Der 28 Jahre alte Bruder, der ebenfalls keine Berufsausbildung hat, besuchte als Kind ein sonderpädagogisches Förderzentrum. Bereits im Alter von zwölf Jahren habe er Haschisch genommen, erklärte er. Mit 17 Jahren konsumierte er Crystal. "Sie sind seit elf Jahren abhängig?", hakte Amend nach. Nun muss sich der arbeitslose Mann aufgrund dieser Aussage amtsärztlich untersuchen lassen.
"Mein Bruder hat nie gedealt", sagte der 25-Jährige aus. Lediglich zum Eigenbedarf will er ihn mit geringen Mengen Rauschgift versorgt haben. Das lässt das Gericht nicht gelten: Mit ihrer polizeilichen Aussage konfrontiert, geben beide Angeklagte schließlich zu, ihr Geld zusammengelegt und Drogen gekauft zu haben.
Verfallserscheinungen
Ein Gutachter bescheinigt dem jüngeren Bruder eine schwere Suchterkrankung, die mit den typischen Symptomen bei Crystal-Konsum einhergeht: Hoher Gewichtsverlust, angegriffene Zähne und beschädigter Zahnschmelz. Einen Therapieerfolg hält er - trotz wiederholter Rückfälle des Angeklagten - für möglich. Allerdings rät er zu einer Langzeittherapie von 18 Monaten. Sein Coburger Umfeld sollte der junge Mann zukünftig vermeiden.
Insgesamt zehn Zeugen bot die Anklage auf, darunter vier Lieferanten des Brüderpaars, die aufgrund ihrer noch offenen Verfahren teilweise die Aussage verweigerten. Die Kulmbacher Servicekraft, bei denen das Brüderpaar Crystal Speed gekauft hat und gegen die ebenfalls ein Verfahren anhängig ist, machte jedoch Angaben: 75 Euro will sie pro Gramm Crystal erhalten haben. Im Austausch dafür hätten die Angeklagten ihr auch Haschisch mitgebracht. Das habe sie mit acht Euro pro Gramm verrechnet.
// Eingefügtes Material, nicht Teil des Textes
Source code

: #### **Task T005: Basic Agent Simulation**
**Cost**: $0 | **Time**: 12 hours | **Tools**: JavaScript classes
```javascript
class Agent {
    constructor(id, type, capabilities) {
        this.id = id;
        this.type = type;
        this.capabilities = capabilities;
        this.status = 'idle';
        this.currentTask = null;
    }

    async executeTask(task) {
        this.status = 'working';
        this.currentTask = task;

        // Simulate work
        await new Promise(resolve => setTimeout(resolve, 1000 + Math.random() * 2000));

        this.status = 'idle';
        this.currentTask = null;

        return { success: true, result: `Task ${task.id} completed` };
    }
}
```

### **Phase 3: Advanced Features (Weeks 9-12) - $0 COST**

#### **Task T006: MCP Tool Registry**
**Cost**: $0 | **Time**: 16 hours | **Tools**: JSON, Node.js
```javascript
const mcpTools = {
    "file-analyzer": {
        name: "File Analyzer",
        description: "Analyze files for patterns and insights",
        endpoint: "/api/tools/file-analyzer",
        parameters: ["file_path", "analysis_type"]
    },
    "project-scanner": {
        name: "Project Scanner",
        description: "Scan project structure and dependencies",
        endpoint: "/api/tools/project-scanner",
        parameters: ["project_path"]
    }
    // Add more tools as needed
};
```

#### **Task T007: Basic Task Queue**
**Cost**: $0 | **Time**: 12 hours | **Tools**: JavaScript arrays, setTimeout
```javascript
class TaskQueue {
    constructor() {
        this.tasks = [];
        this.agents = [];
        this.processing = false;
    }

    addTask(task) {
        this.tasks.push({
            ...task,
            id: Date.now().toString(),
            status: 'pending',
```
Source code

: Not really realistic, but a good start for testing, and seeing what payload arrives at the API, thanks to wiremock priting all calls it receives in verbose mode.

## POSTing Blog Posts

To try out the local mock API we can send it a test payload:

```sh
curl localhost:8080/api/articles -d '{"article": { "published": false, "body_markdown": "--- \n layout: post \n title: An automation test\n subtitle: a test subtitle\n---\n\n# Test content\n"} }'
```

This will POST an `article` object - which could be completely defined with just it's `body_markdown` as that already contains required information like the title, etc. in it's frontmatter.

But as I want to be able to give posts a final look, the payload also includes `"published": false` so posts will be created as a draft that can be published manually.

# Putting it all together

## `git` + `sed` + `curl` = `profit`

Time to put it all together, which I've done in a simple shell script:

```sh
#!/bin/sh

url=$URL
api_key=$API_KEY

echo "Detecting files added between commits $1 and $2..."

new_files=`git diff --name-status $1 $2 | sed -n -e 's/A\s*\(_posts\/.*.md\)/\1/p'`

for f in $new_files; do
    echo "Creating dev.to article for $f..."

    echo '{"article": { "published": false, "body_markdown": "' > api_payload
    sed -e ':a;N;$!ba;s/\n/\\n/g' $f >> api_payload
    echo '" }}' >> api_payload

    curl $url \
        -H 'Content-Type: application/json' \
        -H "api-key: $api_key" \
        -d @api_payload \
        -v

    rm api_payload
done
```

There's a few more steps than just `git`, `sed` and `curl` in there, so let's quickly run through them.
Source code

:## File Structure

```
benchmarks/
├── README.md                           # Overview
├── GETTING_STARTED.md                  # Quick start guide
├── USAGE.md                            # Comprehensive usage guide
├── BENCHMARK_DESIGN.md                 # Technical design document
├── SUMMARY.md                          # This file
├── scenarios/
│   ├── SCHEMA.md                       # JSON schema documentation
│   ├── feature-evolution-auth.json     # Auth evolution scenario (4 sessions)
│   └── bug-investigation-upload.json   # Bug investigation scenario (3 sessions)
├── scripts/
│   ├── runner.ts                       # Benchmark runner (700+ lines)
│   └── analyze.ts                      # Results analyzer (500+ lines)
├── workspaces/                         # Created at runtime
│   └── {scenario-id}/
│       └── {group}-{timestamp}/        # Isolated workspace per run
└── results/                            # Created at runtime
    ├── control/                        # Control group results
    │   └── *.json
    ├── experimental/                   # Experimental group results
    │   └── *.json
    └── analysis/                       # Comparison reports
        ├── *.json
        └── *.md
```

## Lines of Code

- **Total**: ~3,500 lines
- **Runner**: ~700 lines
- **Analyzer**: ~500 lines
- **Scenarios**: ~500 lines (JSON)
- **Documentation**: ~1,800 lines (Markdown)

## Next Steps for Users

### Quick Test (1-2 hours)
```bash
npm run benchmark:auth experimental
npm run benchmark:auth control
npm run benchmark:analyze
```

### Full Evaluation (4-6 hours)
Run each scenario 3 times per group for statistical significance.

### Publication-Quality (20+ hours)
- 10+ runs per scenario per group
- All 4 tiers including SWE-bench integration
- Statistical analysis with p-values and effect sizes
Die ehemalige Freundin des jüngeren Bruders treibt das Gericht auf die Palme: Ja, sie habe Crystal konsumiert, sagte sie aus. Finanziert habe sie das mit dem Geburtstagsgeld ihrer Großeltern. "Das haben sie in Drogen umgesetzt?", fragte Amend, der die Zeugin mahnte, bei der Wahrheit zu bleiben. "Das schlimmste sind Frauen, die ihre Exfreunde schützen."
Zeugen widerrufen
Gleich zwei Zeugen behaupteten, ihre polizeiliche Zeugenaussage sei nicht richtig, was Staatsanwalt Stephan Jäger aufhorchen ließ. Die Verlobte eines der Drogenlieferanten stritt vehement ab: Sie habe niemals ausgesagt, dass sie bei ihm Geld und Drogen gesehen habe. Auch ein Dealer aus Neustadt wollte nicht ausgesagt haben, dass er beim jüngeren Bruder 20 Gramm Crystal gesehen habe. Die Worte seien ihm von den Polizeibeamten in den Mund gelegt worden. Er habe acht Stunden lang gearbeitet, als er vernommen worden sei: "Ich hatte Hunger und hätte alles unterschrieben, ich wollte nur noch nach Hause." Der zuständige Ermittlungsbeamte sagte aus, dass ihm Details zu der Zeit noch gar nicht bekannt gewesen seien. Zur Klärung - schließlich geht es um Falschaussage oder falsche Verdächtigung - wird ein zweiter Ermittlungsbeamter geladen. Die Verhandlung wird am 13. November und 4. Dezember fortgesetzt.